John Kerry

John KerryJohn Kerry is an American politician who is the 68th and current United States Secretary of State. He served as a United States Senator from Massachusetts from 1985 to 2013, and was chairman of the Senate Foreign Relations Committee. Kerry was the presidential nominee of the Democratic Party in the 2004 Presidential Election but lost to incumbent George W. Bush.

The son of an Army Air Corps veteran, Kerry was born in Aurora, Colorado. He attended boarding school in Massachusetts and New Hampshire and went on to graduate from Yale University class of 1966, where he majored in political science and became a member of the influential Skull and Bones secret society. He enlisted in the Naval Reserve in 1966, and during 1968-1969 he served four months short tour of duty in South Vietnam as officer-in-charge (OIC) in the Swift Boat. For this service he was awarded the military medals, including Silver Star, Bronze Star, and three Purple Hearts. Ensure a prompt return to the United States, Kerry joined the Vietnam Veterans Against War, in which he served as a nationally recognized representative and as an outspoken opponent of the Vietnam War. He appeared before the Senate Committee on Foreign Relations, where he is the United States military policy in Vietnam to be the cause of "war crimes."
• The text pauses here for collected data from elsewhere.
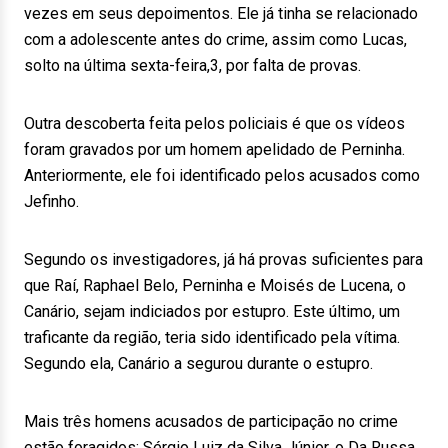
vezes em seus depoimentos. Ele já tinha se relacionado
com a adolescente antes do crime, assim como Lucas,
solto na última sexta-feira,3, por falta de provas.
Outra descoberta feita pelos policiais é que os vídeos
foram gravados por um homem apelidado de Perninha.
Anteriormente, ele foi identificado pelos acusados como
Jefinho.
Segundo os investigadores, já há provas suficientes para
que Raí, Raphael Belo, Perninha e Moisés de Lucena, o
Canário, sejam indiciados por estupro. Este último, um
traficante da região, teria sido identificado pela vítima.
Segundo ela, Canário a segurou durante o estupro.
Mais três homens acusados de participação no crime
estão foragidos: Sérgio Luiz da Silva Júnior, o Da Russa,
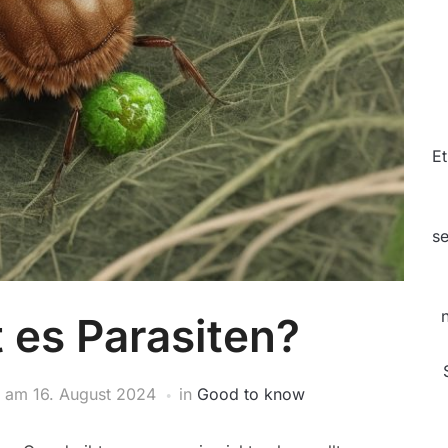
Et
se
 es Parasiten?
am
16. August 2024
in
Good to know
After receiving the JD from Boston College Law School, Kerry worked as an assistant district attorney and co-founder of a private firm. He served as Lieutenant Governor Michael Dukakis of Massachusetts from 1983 to 1985, where he worked on an early forerunner of the National Clean Air Act. He got tight Democratic primary in 1984, the U.S. Senate and was sworn in the following January. On the Senate Foreign Relations Committee, he held a series of hearings from 1987 to 1989, which were the forerunners of the Iran-Contra affair.

In 2002, Kerry voted to authorize the president "to use force if necessary to disarm Saddam Hussein," but warned that the administration should exhaust its diplomatic way before going to war. Kerry based his 2004 presidential campaign on opposition to the war in Iraq. He and his running mate Senator John Edwards lost the race, finishing 35 electoral votes for the Republican ticket headed by President George Bush (just 19 short of the 270 needed for election). Later he created Keeping America Promise PAC.

Kerry became chairman of the Senate Foreign Relations Committee in 2009, and in 2011 he was appointed to the Joint Select Committee on Deficit Reduction. Having been nominated by President Barack Obama to succeed outgoing Secretary of State Hillary Rodham Clinton and then confirmed by the U.S. Senate by a vote of 94–3 on January 29, 2013, Kerry assumed the office on February 1, 2013.